Cabe pensar que, también por orden gubernativa, deberá borrarse toda memoria de la participación catalana en las revoluciones liberales del siglo XIX, en la fundación de los dos sindicatos obreros de masas del siglo XX, en la inmersión en uno u otro bando de la Guerra Civil y en la recuperación del régimen democrático para España tras la muerte de Franco. O Cataluña era una tierra habitada por seres indignos, dispuestos a tales niveles de colaboración humillada con sus invasores, o Cataluña no tenía la menor noción de sentirse ocupada y actuó siempre en defensa de una variedad de posiciones políticas que siempre se instalaron en la dinámica histórica de España. Desde luego, yo soy de los que creen esto último, porque sólo en el fondo del armario de una estafa cultural sin precedentes puede afirmarse que la distinción entre vencedores y vencidos en la historia de España coincide con el muro de la vergüenza que aún separa a catalanes cautivos y españoles libres.

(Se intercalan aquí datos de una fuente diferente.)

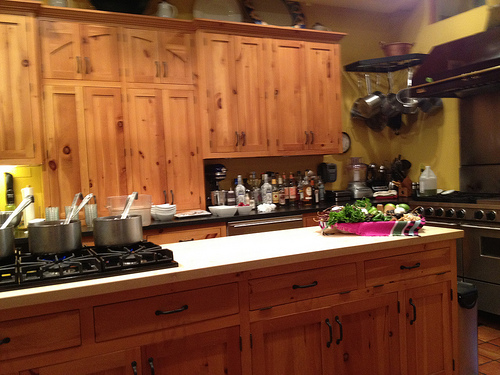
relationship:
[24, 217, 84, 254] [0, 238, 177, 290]
pot on stove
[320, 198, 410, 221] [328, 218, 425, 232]
vegetables in basket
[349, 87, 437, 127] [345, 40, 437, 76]
pots hanging from ceiling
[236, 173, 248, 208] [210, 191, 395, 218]
bottle on counter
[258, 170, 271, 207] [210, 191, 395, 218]
bottle on counter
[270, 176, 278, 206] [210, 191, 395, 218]
bottle on counter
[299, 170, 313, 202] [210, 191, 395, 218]
bottle on counter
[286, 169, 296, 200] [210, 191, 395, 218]
bottle on counter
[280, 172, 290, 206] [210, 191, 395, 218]
bottle on counter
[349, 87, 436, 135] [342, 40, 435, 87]
pots on rack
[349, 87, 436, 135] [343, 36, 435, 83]
pots hanging on rack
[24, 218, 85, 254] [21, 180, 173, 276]
pot on burner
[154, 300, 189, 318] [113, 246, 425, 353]
handle on cabinet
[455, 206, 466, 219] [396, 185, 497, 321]
knob on stove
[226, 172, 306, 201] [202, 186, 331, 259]
condiments on counter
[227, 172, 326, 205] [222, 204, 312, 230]
condiments on counter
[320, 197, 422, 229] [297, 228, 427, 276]
vegetables on counter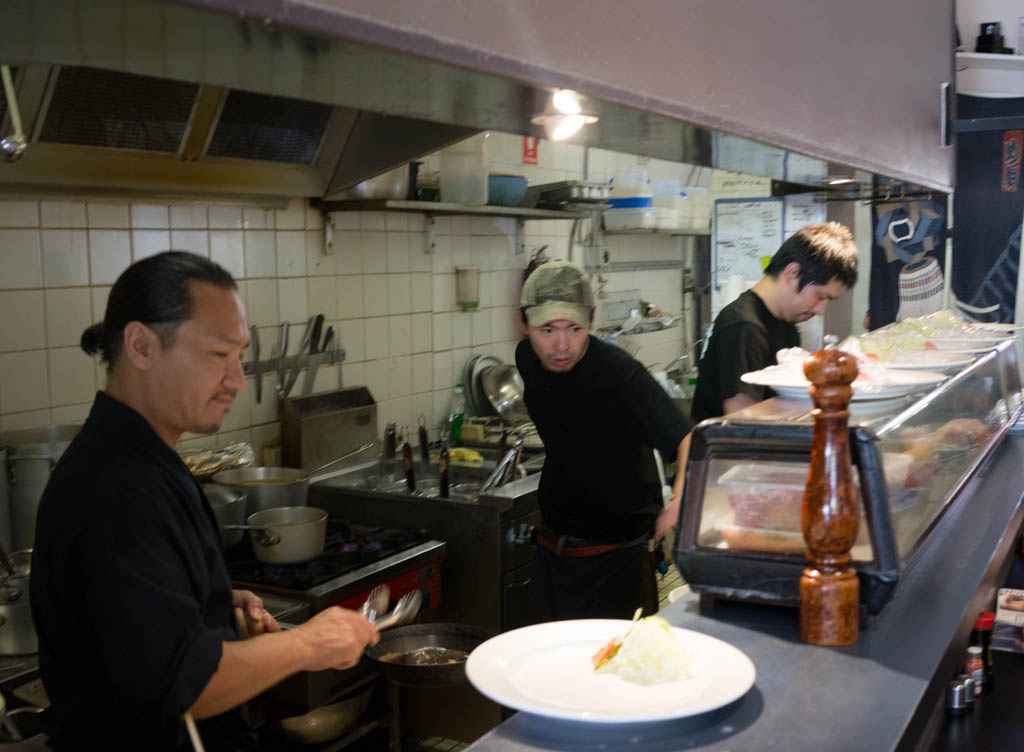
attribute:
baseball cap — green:
[498, 257, 610, 337]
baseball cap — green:
[524, 256, 598, 330]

Los nacionalistas catalanes sólo han podido justificar sus últimos devaneos secesionistas con una mendacidad que nos asombraría si no los conociéramos. Según dicen, la independencia es sólo el resultado de un desengaño. España no ha sido capaz de comprender la diversidad y, agotados los esfuerzos hechos para convencerla, no queda más camino que la separación. Por ello, la manipulación retroactiva de un acontecimiento histórico adquiere una sabrosa función política: 1714 muestra el inicio de una historia contemporánea de España en la que Cataluña no ha sido más que un territorio ocupado. En posición de firmes, la historia espera las órdenes del poder, a través de su órgano conmemorativo.

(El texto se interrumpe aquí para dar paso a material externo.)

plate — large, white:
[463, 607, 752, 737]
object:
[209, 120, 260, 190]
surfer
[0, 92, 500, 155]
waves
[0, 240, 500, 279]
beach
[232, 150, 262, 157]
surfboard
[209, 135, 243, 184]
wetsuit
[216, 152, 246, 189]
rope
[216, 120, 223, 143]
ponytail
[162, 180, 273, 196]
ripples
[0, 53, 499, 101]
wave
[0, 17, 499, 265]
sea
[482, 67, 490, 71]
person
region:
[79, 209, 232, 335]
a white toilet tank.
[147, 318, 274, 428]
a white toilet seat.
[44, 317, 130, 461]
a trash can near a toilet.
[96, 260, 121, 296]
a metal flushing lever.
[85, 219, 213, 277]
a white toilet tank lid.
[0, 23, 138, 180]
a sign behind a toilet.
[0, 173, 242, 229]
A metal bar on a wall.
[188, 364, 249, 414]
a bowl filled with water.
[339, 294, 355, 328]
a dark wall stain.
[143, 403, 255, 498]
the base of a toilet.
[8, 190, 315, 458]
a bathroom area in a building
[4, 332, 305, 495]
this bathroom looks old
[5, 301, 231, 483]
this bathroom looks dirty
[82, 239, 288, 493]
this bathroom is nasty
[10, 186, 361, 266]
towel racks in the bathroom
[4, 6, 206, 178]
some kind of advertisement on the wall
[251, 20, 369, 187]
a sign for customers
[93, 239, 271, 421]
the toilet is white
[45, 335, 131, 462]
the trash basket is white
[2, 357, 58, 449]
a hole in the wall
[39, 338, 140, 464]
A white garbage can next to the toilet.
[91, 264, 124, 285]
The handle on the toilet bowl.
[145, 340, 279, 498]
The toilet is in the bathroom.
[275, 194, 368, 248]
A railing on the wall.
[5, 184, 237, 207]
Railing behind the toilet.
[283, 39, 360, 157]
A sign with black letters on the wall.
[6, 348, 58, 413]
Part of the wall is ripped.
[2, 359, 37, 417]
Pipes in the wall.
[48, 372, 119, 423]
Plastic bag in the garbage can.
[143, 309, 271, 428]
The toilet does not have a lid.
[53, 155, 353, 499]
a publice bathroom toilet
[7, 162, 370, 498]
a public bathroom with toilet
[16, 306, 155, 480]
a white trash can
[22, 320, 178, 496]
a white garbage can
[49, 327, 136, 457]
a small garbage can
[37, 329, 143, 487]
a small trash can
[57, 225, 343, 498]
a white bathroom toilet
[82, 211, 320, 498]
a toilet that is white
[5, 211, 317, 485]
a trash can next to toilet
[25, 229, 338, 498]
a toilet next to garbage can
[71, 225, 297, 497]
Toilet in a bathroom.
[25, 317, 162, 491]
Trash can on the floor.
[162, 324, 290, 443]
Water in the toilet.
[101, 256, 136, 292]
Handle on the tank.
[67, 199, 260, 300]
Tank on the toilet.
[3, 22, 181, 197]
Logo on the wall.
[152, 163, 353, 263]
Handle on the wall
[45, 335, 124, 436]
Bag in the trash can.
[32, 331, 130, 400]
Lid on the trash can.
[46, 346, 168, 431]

Aquí no cabe ni la indiferencia profesional ni la desidia cívica, porque el nacionalismo nunca construye sus espejismos sin arrebatarnos nuestras realidades. La historia que destrozan no es sólo la suya; también es nuestra. La torpe dialéctica de pueblos vencedores y pueblos vencidos, de naciones ocupantes y naciones ocupadas, de Estados opresores y negación del derecho a un Estado, es una grosera manipulación que a todos nos atañe. Hablemos claro de una vez. El nacionalismo catalán se ha sentido muy cómodo en España mientras esta nación ha sido una puerta de entrada a la democracia moderna, mientras ha dispuesto de recursos para fabricar un sólido Estado del bienestar, mientras sus cuarenta y cinco millones de habitantes han sido una firme base en las negociaciones con la Unión Europea. En el momento en que España ha entrado en quiebra, ha dejado de ser una nación común para convertirse en un manejable chivo expiatorio. Ese es el motivo prosaico de la desarticulación de España, del fracaso de un proceso de incorporación en la diversidad, de la abolición de nuestras expectativas de salir reforzados de lo más crudo de este invierno.

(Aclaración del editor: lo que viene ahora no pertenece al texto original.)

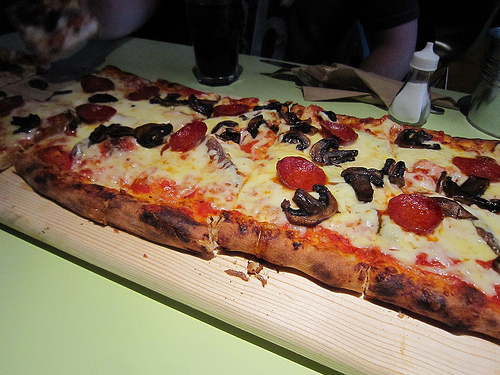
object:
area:
[142, 205, 208, 241]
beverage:
[192, 17, 236, 76]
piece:
[0, 164, 500, 375]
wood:
[0, 161, 500, 375]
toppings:
[16, 72, 498, 320]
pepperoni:
[276, 156, 325, 192]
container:
[389, 42, 439, 127]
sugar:
[389, 83, 429, 124]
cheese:
[0, 77, 499, 298]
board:
[0, 166, 500, 375]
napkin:
[290, 65, 459, 109]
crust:
[13, 152, 500, 339]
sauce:
[150, 196, 385, 285]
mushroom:
[282, 184, 337, 226]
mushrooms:
[309, 136, 405, 203]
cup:
[191, 26, 243, 87]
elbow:
[97, 5, 144, 37]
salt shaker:
[384, 41, 440, 128]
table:
[0, 38, 500, 375]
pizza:
[0, 63, 500, 340]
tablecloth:
[0, 228, 334, 375]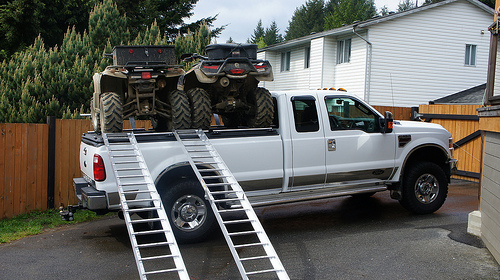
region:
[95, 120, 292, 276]
Two aluminum ramps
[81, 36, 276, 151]
Two ATVs on the back of a truck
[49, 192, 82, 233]
A trailer hitch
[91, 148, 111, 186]
A tail light on the back of a truck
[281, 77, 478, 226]
A white truck cab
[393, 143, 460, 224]
A tire on a truck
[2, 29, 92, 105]
The tops of pine trees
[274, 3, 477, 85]
A white house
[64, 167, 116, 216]
The back bumper of a truck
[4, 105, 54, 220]
A brown wooden fence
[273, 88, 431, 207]
this is a pickup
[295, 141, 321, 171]
the piockup is white in color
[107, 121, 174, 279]
this is a ladder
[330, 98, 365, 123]
this is the window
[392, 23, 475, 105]
this is a wall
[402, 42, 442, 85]
the wall is white in color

Sólo ahora hemos entendido que, para algunos aprovechados, lo que compartíamos no era un proyecto nacional, sino un matrimonio de interés. No era una pasión razonable, sino una pensión alimenticia. La protagonista de De repenteelúltimo verano indicaba a su médico que «nos utilizamos unos a otros, y a eso llamamos amor. Cuando no podemos utilizar al prójimo, entonces surge el odio». Contra lo que los nacionalistas pretenden imponernos a todos los españoles, habremos de defender que nuestra nación se ha sostenido siempre sobre otro tipo de sentimientos, sobre una madurez más honda y menos cínica. Porque lo que nos separa del nacionalismo no es ya una cuestión ideológica, sino un mero valor colectivo, un mero sentido común que algo tiene que ver con la decencia.

Fernando García de Cortázar , director de la Fundación Dos de Mayo, Nación y Libertad.